----- Given data -----
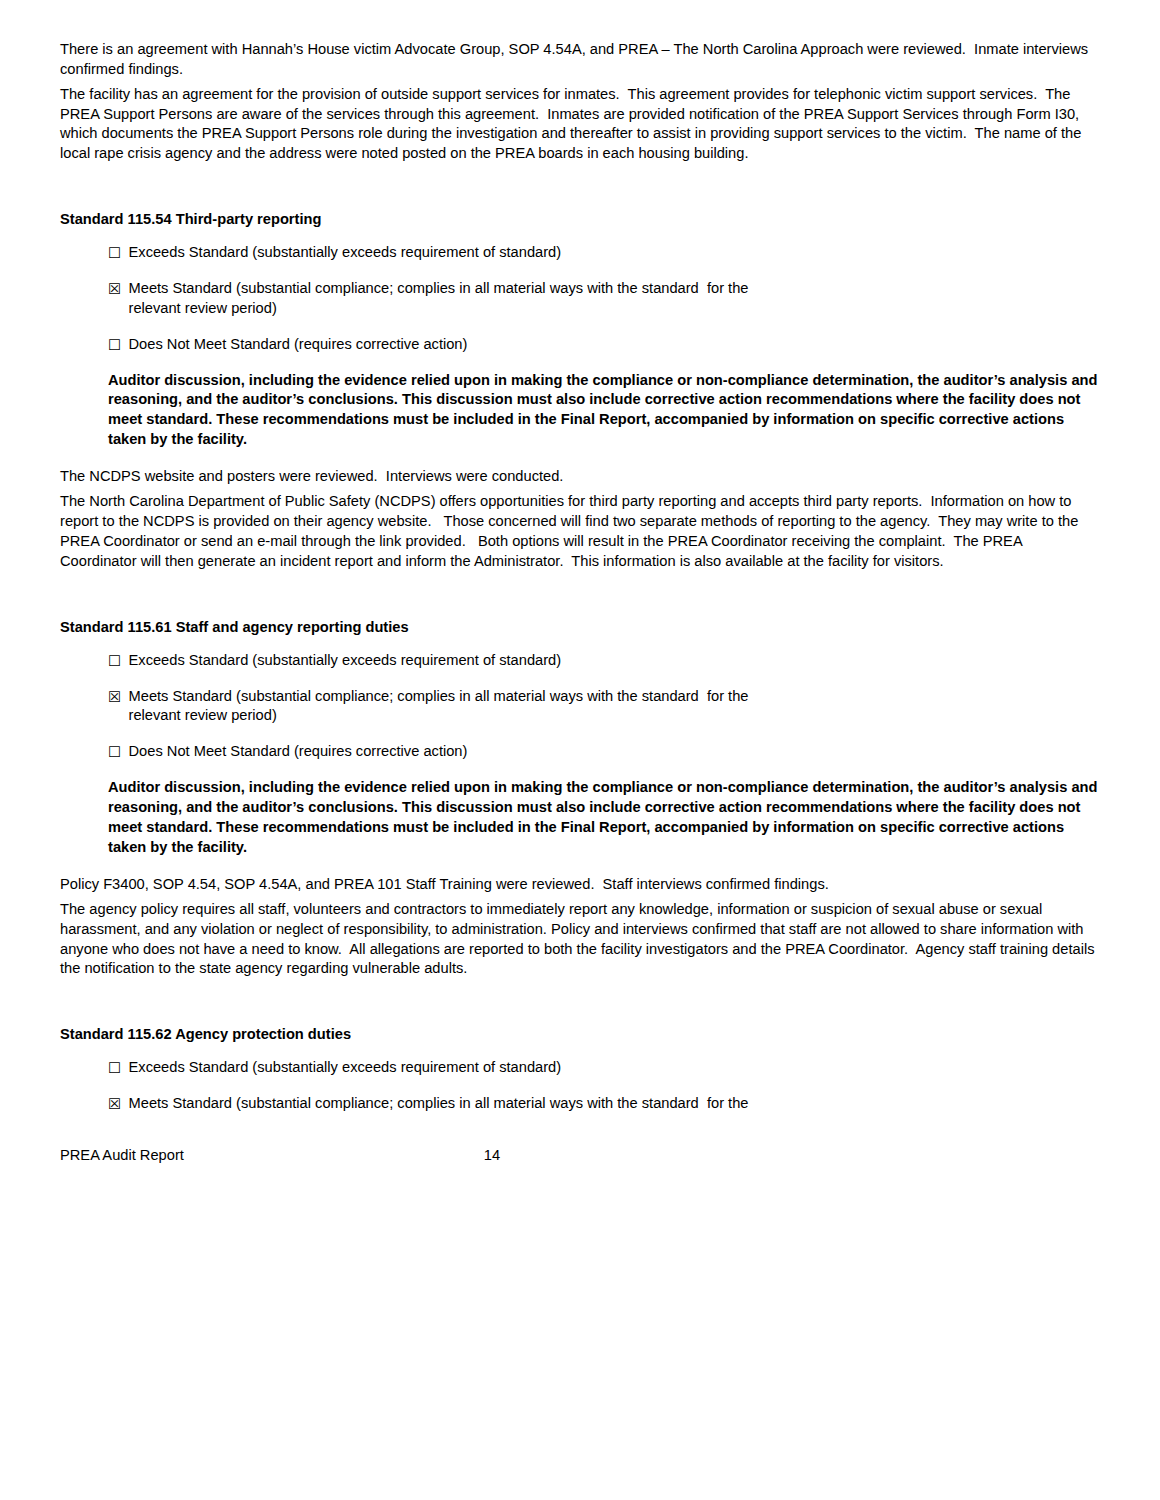There is an agreement with Hannah’s House victim Advocate Group, SOP 4.54A, and PREA – The North Carolina Approach were reviewed. Inmate interviews confirmed findings.
The facility has an agreement for the provision of outside support services for inmates. This agreement provides for telephonic victim support services. The PREA Support Persons are aware of the services through this agreement. Inmates are provided notification of the PREA Support Services through Form I30, which documents the PREA Support Persons role during the investigation and thereafter to assist in providing support services to the victim. The name of the local rape crisis agency and the address were noted posted on the PREA boards in each housing building.
Standard 115.54 Third-party reporting
☐ Exceeds Standard (substantially exceeds requirement of standard)
☒ Meets Standard (substantial compliance; complies in all material ways with the standard for the
relevant review period)
☐ Does Not Meet Standard (requires corrective action)
Auditor discussion, including the evidence relied upon in making the compliance or non-compliance determination, the auditor’s analysis and reasoning, and the auditor’s conclusions. This discussion must also include corrective action recommendations where the facility does not meet standard. These recommendations must be included in the Final Report, accompanied by information on specific corrective actions taken by the facility.
The NCDPS website and posters were reviewed. Interviews were conducted.
The North Carolina Department of Public Safety (NCDPS) offers opportunities for third party reporting and accepts third party reports. Information on how to report to the NCDPS is provided on their agency website. Those concerned will find two separate methods of reporting to the agency. They may write to the PREA Coordinator or send an e-mail through the link provided. Both options will result in the PREA Coordinator receiving the complaint. The PREA Coordinator will then generate an incident report and inform the Administrator. This information is also available at the facility for visitors.
Standard 115.61 Staff and agency reporting duties
☐ Exceeds Standard (substantially exceeds requirement of standard)
☒ Meets Standard (substantial compliance; complies in all material ways with the standard for the
relevant review period)
☐ Does Not Meet Standard (requires corrective action)
Auditor discussion, including the evidence relied upon in making the compliance or non-compliance determination, the auditor’s analysis and reasoning, and the auditor’s conclusions. This discussion must also include corrective action recommendations where the facility does not meet standard. These recommendations must be included in the Final Report, accompanied by information on specific corrective actions taken by the facility.
Policy F3400, SOP 4.54, SOP 4.54A, and PREA 101 Staff Training were reviewed. Staff interviews confirmed findings.
The agency policy requires all staff, volunteers and contractors to immediately report any knowledge, information or suspicion of sexual abuse or sexual harassment, and any violation or neglect of responsibility, to administration. Policy and interviews confirmed that staff are not allowed to share information with anyone who does not have a need to know. All allegations are reported to both the facility investigators and the PREA Coordinator. Agency staff training details the notification to the state agency regarding vulnerable adults.
Standard 115.62 Agency protection duties
☐ Exceeds Standard (substantially exceeds requirement of standard)
☒ Meets Standard (substantial compliance; complies in all material ways with the standard for the
PREA Audit Report14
-----
▶ [Assigned task] Transcribe every entry exactly. Leave out the pictures.

▶ [Solved exercise]
There is an agreement with Hannah’s House victim Advocate Group, SOP 4.54A, and PREA – The North Carolina Approach were reviewed. Inmate interviews confirmed findings.
The facility has an agreement for the provision of outside support services for inmates. This agreement provides for telephonic victim support services. The PREA Support Persons are aware of the services through this agreement. Inmates are provided notification of the PREA Support Services through Form I30, which documents the PREA Support Persons role during the investigation and thereafter to assist in providing support services to the victim. The name of the local rape crisis agency and the address were noted posted on the PREA boards in each housing building.
Standard 115.54 Third-party reporting
☐ Exceeds Standard (substantially exceeds requirement of standard)
☒ Meets Standard (substantial compliance; complies in all material ways with the standard for the
relevant review period)
☐ Does Not Meet Standard (requires corrective action)
Auditor discussion, including the evidence relied upon in making the compliance or non-compliance determination, the auditor’s analysis and reasoning, and the auditor’s conclusions. This discussion must also include corrective action recommendations where the facility does not meet standard. These recommendations must be included in the Final Report, accompanied by information on specific corrective actions taken by the facility.
The NCDPS website and posters were reviewed. Interviews were conducted.
The North Carolina Department of Public Safety (NCDPS) offers opportunities for third party reporting and accepts third party reports. Information on how to report to the NCDPS is provided on their agency website. Those concerned will find two separate methods of reporting to the agency. They may write to the PREA Coordinator or send an e-mail through the link provided. Both options will result in the PREA Coordinator receiving the complaint. The PREA Coordinator will then generate an incident report and inform the Administrator. This information is also available at the facility for visitors.
Standard 115.61 Staff and agency reporting duties
☐ Exceeds Standard (substantially exceeds requirement of standard)
☒ Meets Standard (substantial compliance; complies in all material ways with the standard for the
relevant review period)
☐ Does Not Meet Standard (requires corrective action)
Auditor discussion, including the evidence relied upon in making the compliance or non-compliance determination, the auditor’s analysis and reasoning, and the auditor’s conclusions. This discussion must also include corrective action recommendations where the facility does not meet standard. These recommendations must be included in the Final Report, accompanied by information on specific corrective actions taken by the facility.
Policy F3400, SOP 4.54, SOP 4.54A, and PREA 101 Staff Training were reviewed. Staff interviews confirmed findings.
The agency policy requires all staff, volunteers and contractors to immediately report any knowledge, information or suspicion of sexual abuse or sexual harassment, and any violation or neglect of responsibility, to administration. Policy and interviews confirmed that staff are not allowed to share information with anyone who does not have a need to know. All allegations are reported to both the facility investigators and the PREA Coordinator. Agency staff training details the notification to the state agency regarding vulnerable adults.
Standard 115.62 Agency protection duties
☐ Exceeds Standard (substantially exceeds requirement of standard)
☒ Meets Standard (substantial compliance; complies in all material ways with the standard for the
PREA Audit Report14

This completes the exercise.